Continued work to improve the 20 W stereo amplifier has resulted in an updated second generation amplifier. Detailed step-by-step documentation is provided in a 194 page User and Assembly Manual that is available for download. If you are familiar with the Heathkit assembly manuals of the past, the approach taken with this new manual should seem comfortable. For those who want a printed version, it is available for purchase on Lulu—a web site for specialized, print-on-demand documents. (There is charge of $14.95 for the printed manual; see "20 W Stereo Amplifier: User and Assembly Manual" on the Lulu web site,)

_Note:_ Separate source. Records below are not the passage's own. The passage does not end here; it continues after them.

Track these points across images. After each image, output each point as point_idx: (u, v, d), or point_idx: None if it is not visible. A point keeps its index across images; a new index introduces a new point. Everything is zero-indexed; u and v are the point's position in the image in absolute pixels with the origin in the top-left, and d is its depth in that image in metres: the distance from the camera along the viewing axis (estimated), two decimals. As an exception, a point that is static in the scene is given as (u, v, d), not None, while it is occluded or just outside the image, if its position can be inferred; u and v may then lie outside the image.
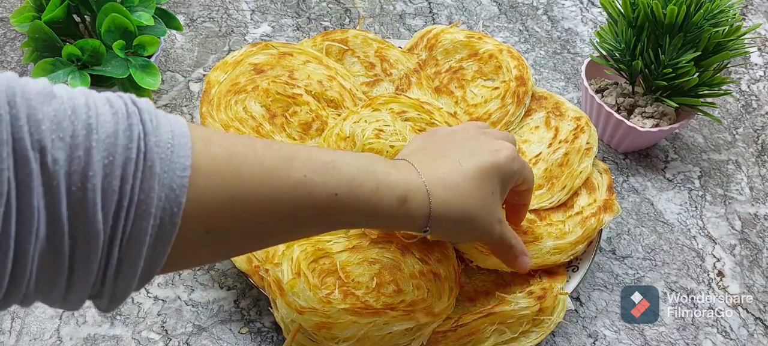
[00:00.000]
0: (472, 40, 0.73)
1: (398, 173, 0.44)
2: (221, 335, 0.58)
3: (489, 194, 0.47)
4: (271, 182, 0.37)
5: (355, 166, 0.41)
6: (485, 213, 0.47)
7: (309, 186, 0.38)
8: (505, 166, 0.48)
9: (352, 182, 0.40)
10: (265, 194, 0.36)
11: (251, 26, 0.87)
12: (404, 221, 0.44)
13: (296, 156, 0.39)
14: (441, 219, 0.45)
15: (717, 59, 0.68)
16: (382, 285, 0.57)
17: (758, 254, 0.69)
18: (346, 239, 0.59)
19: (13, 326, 0.57)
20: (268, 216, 0.37)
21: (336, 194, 0.39)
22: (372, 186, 0.41)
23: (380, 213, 0.42)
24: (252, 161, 0.36)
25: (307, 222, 0.40)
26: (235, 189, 0.35)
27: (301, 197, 0.38)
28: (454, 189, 0.46)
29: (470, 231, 0.48)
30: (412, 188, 0.44)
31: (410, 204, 0.43)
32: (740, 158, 0.78)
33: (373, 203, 0.41)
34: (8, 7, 0.86)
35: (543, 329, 0.56)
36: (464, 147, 0.49)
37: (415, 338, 0.52)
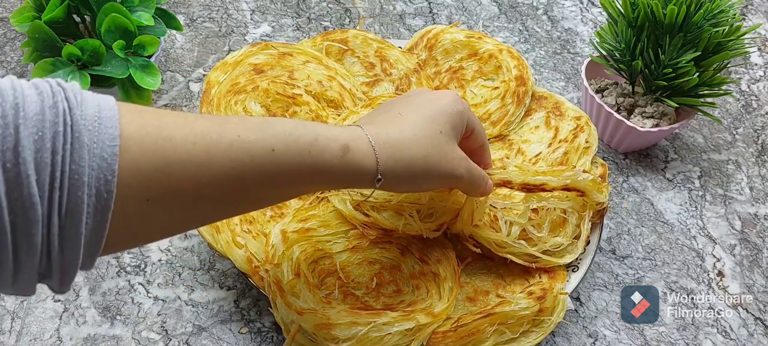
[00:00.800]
0: (472, 40, 0.73)
1: (340, 129, 0.44)
2: (221, 335, 0.58)
3: (438, 133, 0.48)
4: (205, 144, 0.37)
5: (292, 124, 0.42)
6: (438, 153, 0.47)
7: (244, 144, 0.39)
8: (449, 106, 0.49)
9: (288, 136, 0.40)
10: (200, 157, 0.37)
11: (251, 26, 0.87)
12: (351, 173, 0.44)
13: (229, 120, 0.39)
14: (391, 170, 0.45)
15: (717, 59, 0.68)
16: (382, 285, 0.57)
17: (758, 254, 0.69)
18: (346, 240, 0.59)
19: (13, 326, 0.57)
20: (206, 180, 0.37)
21: (272, 149, 0.40)
22: (310, 138, 0.41)
23: (323, 166, 0.42)
24: (183, 128, 0.37)
25: (250, 185, 0.40)
26: (168, 154, 0.36)
27: (237, 156, 0.38)
28: (399, 136, 0.46)
29: (429, 179, 0.48)
30: (353, 138, 0.44)
31: (354, 154, 0.43)
32: (740, 158, 0.78)
33: (313, 154, 0.41)
34: (8, 7, 0.86)
35: (543, 330, 0.56)
36: (411, 103, 0.50)
37: (414, 338, 0.52)
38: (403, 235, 0.58)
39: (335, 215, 0.60)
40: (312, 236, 0.58)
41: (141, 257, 0.63)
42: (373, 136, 0.45)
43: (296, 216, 0.59)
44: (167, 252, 0.64)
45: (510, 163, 0.59)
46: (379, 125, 0.47)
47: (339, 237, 0.59)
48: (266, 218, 0.61)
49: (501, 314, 0.54)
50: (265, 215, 0.61)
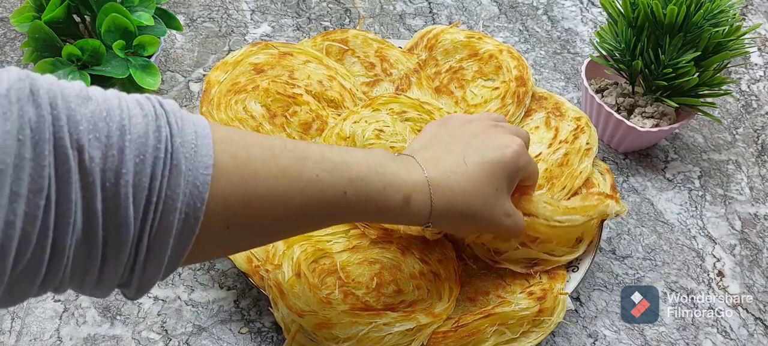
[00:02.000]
0: (472, 40, 0.73)
1: (406, 174, 0.46)
2: (221, 335, 0.58)
3: (493, 191, 0.49)
4: (285, 181, 0.39)
5: (365, 165, 0.43)
6: (488, 209, 0.49)
7: (320, 185, 0.41)
8: (511, 163, 0.50)
9: (361, 181, 0.43)
10: (279, 193, 0.39)
11: (251, 26, 0.87)
12: (406, 218, 0.46)
13: (310, 156, 0.41)
14: (442, 216, 0.47)
15: (717, 59, 0.68)
16: (383, 285, 0.57)
17: (758, 254, 0.69)
18: (346, 239, 0.59)
19: (13, 326, 0.57)
20: (281, 214, 0.40)
21: (345, 192, 0.42)
22: (379, 186, 0.44)
23: (385, 211, 0.45)
24: (268, 162, 0.39)
25: (316, 218, 0.43)
26: (251, 189, 0.37)
27: (312, 195, 0.40)
28: (456, 188, 0.47)
29: (472, 226, 0.51)
30: (416, 188, 0.46)
31: (413, 204, 0.46)
32: (740, 158, 0.78)
33: (379, 202, 0.44)
34: (8, 7, 0.86)
35: (543, 330, 0.56)
36: (472, 143, 0.50)
37: (415, 338, 0.52)
38: (404, 235, 0.58)
39: (335, 215, 0.59)
40: (312, 236, 0.58)
41: (141, 257, 0.63)
42: (434, 185, 0.46)
43: (296, 216, 0.59)
44: (167, 252, 0.64)
45: (539, 197, 0.57)
46: (442, 169, 0.48)
47: (339, 237, 0.59)
48: (266, 218, 0.61)
49: (501, 315, 0.54)
50: (265, 215, 0.61)
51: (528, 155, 0.52)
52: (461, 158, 0.49)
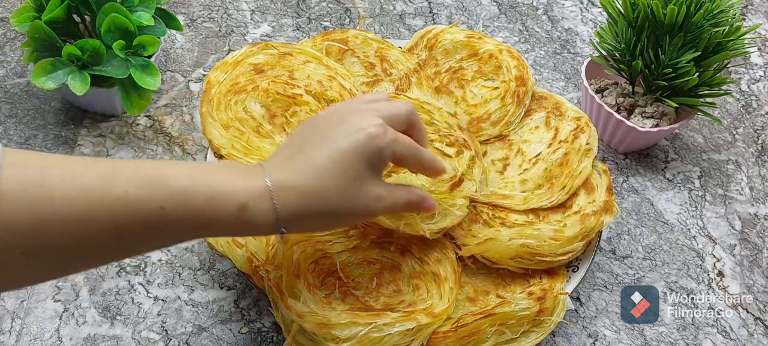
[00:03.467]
0: (472, 40, 0.73)
1: (241, 181, 0.42)
2: (221, 335, 0.58)
3: (351, 182, 0.45)
4: (87, 201, 0.37)
5: (190, 177, 0.40)
6: (349, 202, 0.45)
7: (130, 202, 0.38)
8: (367, 146, 0.45)
9: (182, 193, 0.39)
10: (81, 212, 0.36)
11: (251, 26, 0.87)
12: (249, 229, 0.43)
13: (120, 172, 0.38)
14: (294, 220, 0.44)
15: (717, 59, 0.68)
16: (382, 285, 0.57)
17: (758, 254, 0.69)
18: (346, 239, 0.59)
19: (13, 326, 0.57)
20: (85, 236, 0.37)
21: (162, 208, 0.38)
22: (205, 197, 0.40)
23: (217, 224, 0.41)
24: (67, 182, 0.36)
25: (135, 239, 0.40)
26: (45, 211, 0.36)
27: (120, 213, 0.37)
28: (304, 188, 0.43)
29: (339, 222, 0.48)
30: (254, 195, 0.42)
31: (252, 212, 0.42)
32: (740, 158, 0.78)
33: (207, 214, 0.40)
34: (8, 7, 0.86)
35: (543, 330, 0.56)
36: (327, 136, 0.46)
37: (415, 338, 0.52)
38: (404, 235, 0.58)
39: (335, 215, 0.59)
40: (312, 236, 0.58)
41: (141, 257, 0.63)
42: (278, 188, 0.42)
43: (296, 216, 0.59)
44: (167, 252, 0.64)
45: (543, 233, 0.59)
46: (286, 169, 0.44)
47: (339, 237, 0.59)
48: (266, 218, 0.61)
49: (501, 315, 0.54)
50: (265, 215, 0.61)
51: (391, 134, 0.46)
52: (312, 156, 0.44)
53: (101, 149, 0.71)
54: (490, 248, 0.58)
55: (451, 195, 0.60)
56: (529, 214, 0.63)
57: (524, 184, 0.64)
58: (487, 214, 0.62)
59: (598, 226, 0.59)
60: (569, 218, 0.61)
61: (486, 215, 0.62)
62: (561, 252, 0.58)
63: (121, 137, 0.72)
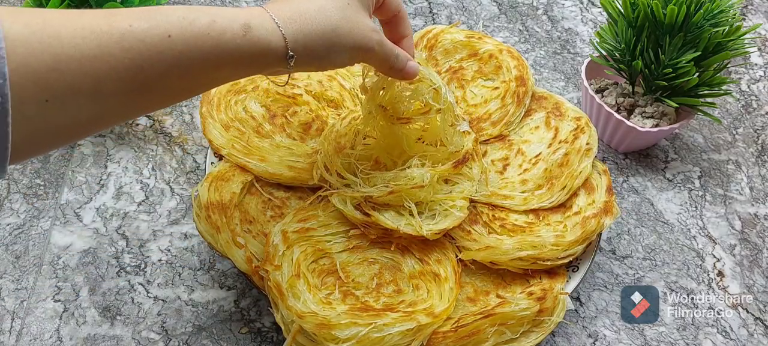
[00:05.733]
0: (472, 40, 0.73)
1: (238, 9, 0.43)
2: (221, 335, 0.58)
3: (345, 4, 0.46)
4: (96, 37, 0.36)
5: (186, 9, 0.40)
6: (349, 23, 0.46)
7: (137, 34, 0.37)
8: None
9: (182, 20, 0.39)
10: (92, 50, 0.36)
11: (251, 26, 0.87)
12: (258, 53, 0.42)
13: (117, 12, 0.38)
14: (300, 43, 0.44)
15: (717, 59, 0.68)
16: (382, 285, 0.57)
17: (758, 254, 0.69)
18: (346, 240, 0.59)
19: (13, 326, 0.57)
20: (103, 73, 0.36)
21: (169, 35, 0.38)
22: (207, 20, 0.40)
23: (226, 47, 0.41)
24: (68, 23, 0.36)
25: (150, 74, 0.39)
26: (57, 51, 0.35)
27: (132, 46, 0.37)
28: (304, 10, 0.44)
29: (342, 46, 0.46)
30: (254, 16, 0.42)
31: (257, 30, 0.42)
32: (740, 158, 0.78)
33: (213, 36, 0.40)
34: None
35: (543, 330, 0.56)
36: None
37: (415, 338, 0.52)
38: (404, 235, 0.58)
39: (335, 215, 0.59)
40: (312, 236, 0.58)
41: (141, 257, 0.63)
42: (276, 12, 0.43)
43: (296, 216, 0.59)
44: (167, 252, 0.64)
45: (542, 230, 0.60)
46: (281, 3, 0.45)
47: (339, 237, 0.59)
48: (266, 218, 0.61)
49: (501, 315, 0.54)
50: (265, 215, 0.61)
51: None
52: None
53: (101, 149, 0.71)
54: (491, 255, 0.58)
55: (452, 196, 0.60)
56: (529, 214, 0.63)
57: (524, 184, 0.64)
58: (487, 215, 0.62)
59: (599, 228, 0.59)
60: (569, 219, 0.61)
61: (486, 216, 0.62)
62: (562, 256, 0.58)
63: (121, 137, 0.72)
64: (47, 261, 0.62)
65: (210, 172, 0.61)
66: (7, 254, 0.62)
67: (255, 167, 0.62)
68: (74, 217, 0.65)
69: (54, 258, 0.62)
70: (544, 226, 0.61)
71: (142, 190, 0.68)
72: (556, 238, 0.58)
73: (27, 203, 0.66)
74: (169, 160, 0.71)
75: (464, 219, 0.60)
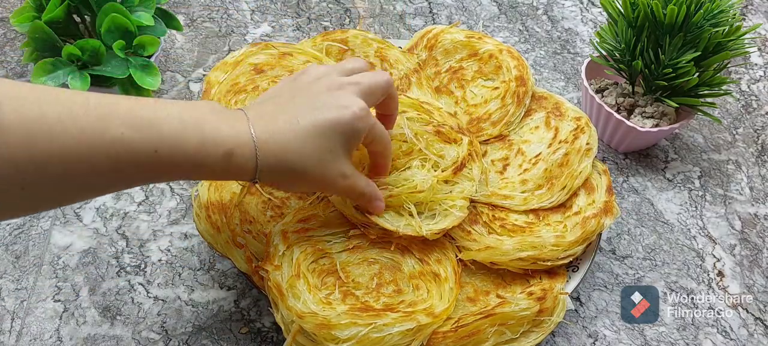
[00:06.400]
0: (472, 40, 0.73)
1: (228, 129, 0.44)
2: (221, 335, 0.58)
3: (326, 152, 0.48)
4: (87, 141, 0.38)
5: (181, 120, 0.42)
6: (320, 170, 0.48)
7: (127, 144, 0.39)
8: (348, 126, 0.48)
9: (174, 139, 0.41)
10: (80, 151, 0.38)
11: (251, 26, 0.87)
12: (230, 174, 0.45)
13: (116, 113, 0.39)
14: (270, 172, 0.46)
15: (717, 59, 0.68)
16: (382, 285, 0.57)
17: (758, 254, 0.69)
18: (346, 240, 0.59)
19: (13, 326, 0.57)
20: (83, 174, 0.38)
21: (156, 151, 0.40)
22: (196, 142, 0.42)
23: (204, 168, 0.43)
24: (66, 121, 0.37)
25: (129, 177, 0.41)
26: (45, 148, 0.36)
27: (118, 154, 0.39)
28: (285, 145, 0.46)
29: (304, 184, 0.51)
30: (240, 143, 0.44)
31: (236, 159, 0.44)
32: (740, 158, 0.78)
33: (197, 159, 0.42)
34: (8, 7, 0.86)
35: (543, 330, 0.56)
36: (312, 101, 0.49)
37: (415, 338, 0.52)
38: (404, 235, 0.58)
39: (335, 215, 0.59)
40: (312, 236, 0.58)
41: (141, 257, 0.63)
42: (259, 139, 0.45)
43: (296, 216, 0.59)
44: (167, 252, 0.64)
45: (542, 230, 0.60)
46: (269, 122, 0.46)
47: (339, 237, 0.59)
48: (266, 218, 0.61)
49: (501, 315, 0.54)
50: (265, 215, 0.61)
51: (370, 119, 0.50)
52: (296, 116, 0.47)
53: (101, 149, 0.71)
54: (491, 256, 0.58)
55: (452, 196, 0.60)
56: (529, 214, 0.63)
57: (524, 184, 0.64)
58: (487, 215, 0.62)
59: (599, 228, 0.59)
60: (569, 219, 0.61)
61: (486, 216, 0.62)
62: (562, 256, 0.58)
63: (121, 137, 0.72)
64: (47, 261, 0.62)
65: (210, 172, 0.61)
66: (7, 254, 0.62)
67: (255, 167, 0.62)
68: (74, 217, 0.66)
69: (54, 258, 0.62)
70: (544, 226, 0.61)
71: (142, 190, 0.68)
72: (557, 238, 0.58)
73: (27, 203, 0.66)
74: (169, 161, 0.71)
75: (464, 219, 0.60)
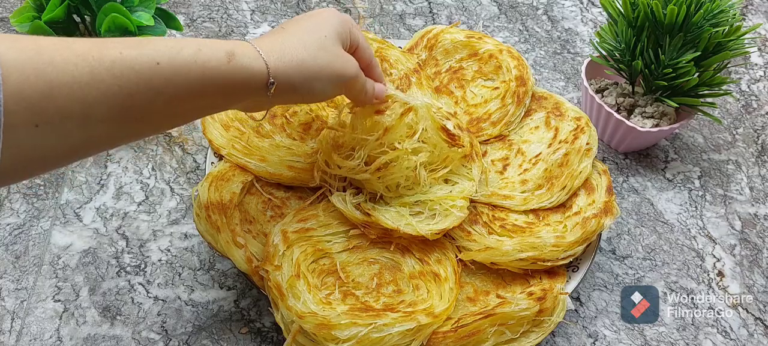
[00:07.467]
0: (472, 40, 0.73)
1: (223, 40, 0.45)
2: (221, 335, 0.58)
3: (322, 37, 0.49)
4: (88, 64, 0.37)
5: (173, 40, 0.42)
6: (328, 54, 0.49)
7: (127, 61, 0.39)
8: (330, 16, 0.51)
9: (170, 49, 0.41)
10: (84, 77, 0.37)
11: (251, 26, 0.87)
12: (241, 80, 0.44)
13: (108, 41, 0.40)
14: (283, 71, 0.46)
15: (717, 59, 0.68)
16: (382, 285, 0.57)
17: (758, 254, 0.69)
18: (346, 240, 0.59)
19: (13, 326, 0.57)
20: (93, 99, 0.38)
21: (157, 62, 0.40)
22: (193, 49, 0.42)
23: (211, 74, 0.42)
24: (63, 50, 0.37)
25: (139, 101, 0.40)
26: (51, 77, 0.36)
27: (122, 73, 0.39)
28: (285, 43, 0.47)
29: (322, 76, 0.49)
30: (238, 45, 0.45)
31: (240, 58, 0.44)
32: (740, 158, 0.78)
33: (199, 63, 0.42)
34: (8, 7, 0.86)
35: (543, 330, 0.56)
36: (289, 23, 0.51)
37: (415, 338, 0.52)
38: (404, 235, 0.58)
39: (335, 215, 0.59)
40: (312, 236, 0.58)
41: (141, 257, 0.63)
42: (258, 43, 0.46)
43: (296, 216, 0.59)
44: (167, 252, 0.64)
45: (542, 230, 0.60)
46: (264, 37, 0.48)
47: (339, 237, 0.59)
48: (266, 218, 0.61)
49: (501, 315, 0.54)
50: (265, 215, 0.61)
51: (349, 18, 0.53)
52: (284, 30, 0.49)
53: (101, 149, 0.71)
54: (491, 256, 0.58)
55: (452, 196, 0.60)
56: (529, 214, 0.63)
57: (524, 184, 0.64)
58: (487, 215, 0.62)
59: (599, 228, 0.59)
60: (569, 219, 0.61)
61: (486, 216, 0.62)
62: (562, 256, 0.58)
63: (121, 137, 0.72)
64: (47, 261, 0.62)
65: (210, 172, 0.61)
66: (7, 254, 0.62)
67: (255, 167, 0.62)
68: (74, 217, 0.66)
69: (54, 258, 0.62)
70: (544, 226, 0.61)
71: (142, 190, 0.68)
72: (557, 238, 0.58)
73: (27, 203, 0.66)
74: (169, 160, 0.71)
75: (464, 219, 0.60)
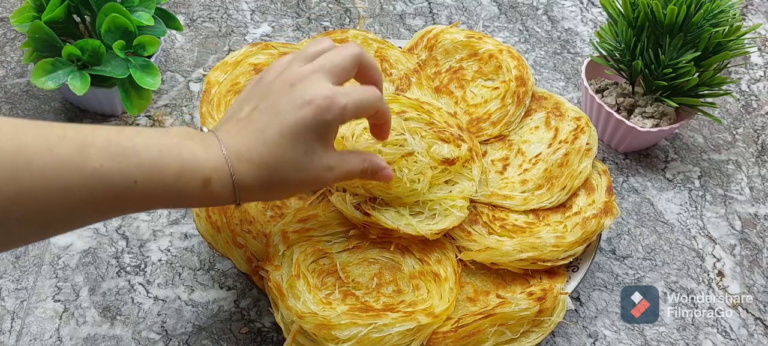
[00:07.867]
0: (472, 40, 0.73)
1: (204, 152, 0.43)
2: (221, 335, 0.58)
3: (302, 154, 0.45)
4: (65, 174, 0.37)
5: (159, 149, 0.41)
6: (301, 174, 0.46)
7: (105, 176, 0.38)
8: (315, 121, 0.45)
9: (153, 168, 0.40)
10: (58, 184, 0.37)
11: (251, 26, 0.87)
12: (210, 201, 0.44)
13: (93, 142, 0.39)
14: (250, 191, 0.45)
15: (717, 59, 0.68)
16: (382, 285, 0.57)
17: (758, 254, 0.69)
18: (346, 240, 0.59)
19: (13, 326, 0.57)
20: (64, 205, 0.38)
21: (135, 181, 0.39)
22: (175, 170, 0.41)
23: (183, 197, 0.42)
24: (43, 153, 0.36)
25: (106, 209, 0.40)
26: (24, 182, 0.36)
27: (97, 186, 0.38)
28: (258, 162, 0.44)
29: (290, 192, 0.49)
30: (216, 169, 0.43)
31: (214, 186, 0.43)
32: (740, 158, 0.78)
33: (176, 188, 0.41)
34: (8, 7, 0.86)
35: (543, 330, 0.56)
36: (274, 106, 0.45)
37: (415, 338, 0.52)
38: (404, 235, 0.58)
39: (335, 215, 0.59)
40: (312, 236, 0.58)
41: (141, 257, 0.63)
42: (235, 162, 0.43)
43: (296, 216, 0.59)
44: (167, 252, 0.64)
45: (542, 230, 0.60)
46: (238, 138, 0.44)
47: (339, 237, 0.59)
48: (266, 218, 0.61)
49: (501, 315, 0.54)
50: (265, 215, 0.61)
51: (341, 102, 0.45)
52: (261, 128, 0.45)
53: (101, 149, 0.71)
54: (491, 256, 0.58)
55: (452, 196, 0.60)
56: (529, 214, 0.63)
57: (524, 184, 0.64)
58: (487, 215, 0.62)
59: (599, 228, 0.59)
60: (569, 219, 0.61)
61: (486, 216, 0.62)
62: (562, 256, 0.58)
63: (121, 137, 0.72)
64: (47, 261, 0.62)
65: (210, 172, 0.61)
66: (7, 254, 0.62)
67: (255, 167, 0.62)
68: (74, 217, 0.65)
69: (54, 258, 0.62)
70: (544, 226, 0.61)
71: (142, 190, 0.68)
72: (557, 239, 0.58)
73: (27, 203, 0.66)
74: (169, 161, 0.71)
75: (464, 219, 0.60)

In addition, a ZIP file is available for download that will assist in building this amplifier. The ZIP file contains the following individual files:

• Schematic diagrams of the amplifier and auto-protect circuits as Acrobat (".pdf") files
• Bill of materials for the amplifier and auto-protect circuits as an Excel file
• Printed wiring board layout files for the amplifier, speaker terminal, and auto-protect boards as ".pcb" ( ExpressPCB) files
• Front panel layout as a ".fdp" ( Front Panel Express) file
• Chassis layout, bottom view, as an Acrobat" file
• Chassis layout, top view, as an Acrobat file
• Drill pattern for the chassis as an Acrobat file
• Layout for the acrylic trim piece as an Acrobat file

Note that the files above are provided as-is. Every effort has been made to make sure they are complete and accurate, but no warranties are expressed or implied. Builders are encouraged to double-check the information contained in the above files prior to proceeding. For the front panel layout, users can customize the text as desired; e.g., "Built by John for Mary, January 2017." All files are provided for personal use only. No further distribution is allowed.

The current version of the 20 W amplifier builds upon the previous versions, adding some new features and simplifying construction. A description of the latest design can be found in the User and Assembly Manual, and for the sake of simplicity will not be repeated here. The estimated cost to build the amplifier is $3,900 for parts, and about 25 hours assembly time. As noted previously, cost reductions are possible, depending on the preferences of the builder. For example, the BOM cost can be cut almost in half by eliminating the add-on circuits (preamp power supply, auto-protect board, and auto-off board), which then places the BOM cost in the same range as detailed in Note 7 above..

Considering the price tag, this project may be outside the range of some builders. However, you may find that elements of the available downloads will be useful in other projects, or wish to adapt some of the circuits for your own projects. The available documents are, thus, offered as a starting point for future efforts.